Exercise data:

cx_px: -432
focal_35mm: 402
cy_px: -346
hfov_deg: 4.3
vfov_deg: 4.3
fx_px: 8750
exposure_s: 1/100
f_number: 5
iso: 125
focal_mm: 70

* * *

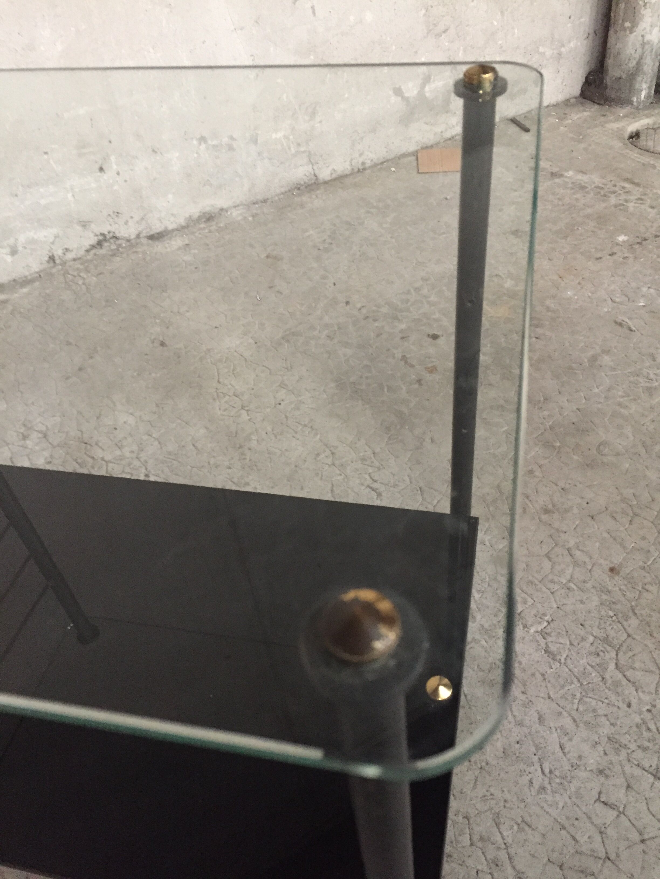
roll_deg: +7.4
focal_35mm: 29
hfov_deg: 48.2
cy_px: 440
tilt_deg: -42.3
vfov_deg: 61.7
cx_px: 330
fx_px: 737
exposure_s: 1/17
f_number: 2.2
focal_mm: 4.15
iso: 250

==

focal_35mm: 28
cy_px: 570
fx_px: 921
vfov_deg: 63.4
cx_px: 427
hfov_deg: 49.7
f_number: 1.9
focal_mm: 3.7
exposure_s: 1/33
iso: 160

Work instruction: Nothing but the lines above from the one containing "cx_px: -432" through the one containing "focal_mm: 70" should appear in the answer, each repeated exactly.

Result:
cx_px: -432
focal_35mm: 402
cy_px: -346
hfov_deg: 4.3
vfov_deg: 4.3
fx_px: 8750
exposure_s: 1/100
f_number: 5
iso: 125
focal_mm: 70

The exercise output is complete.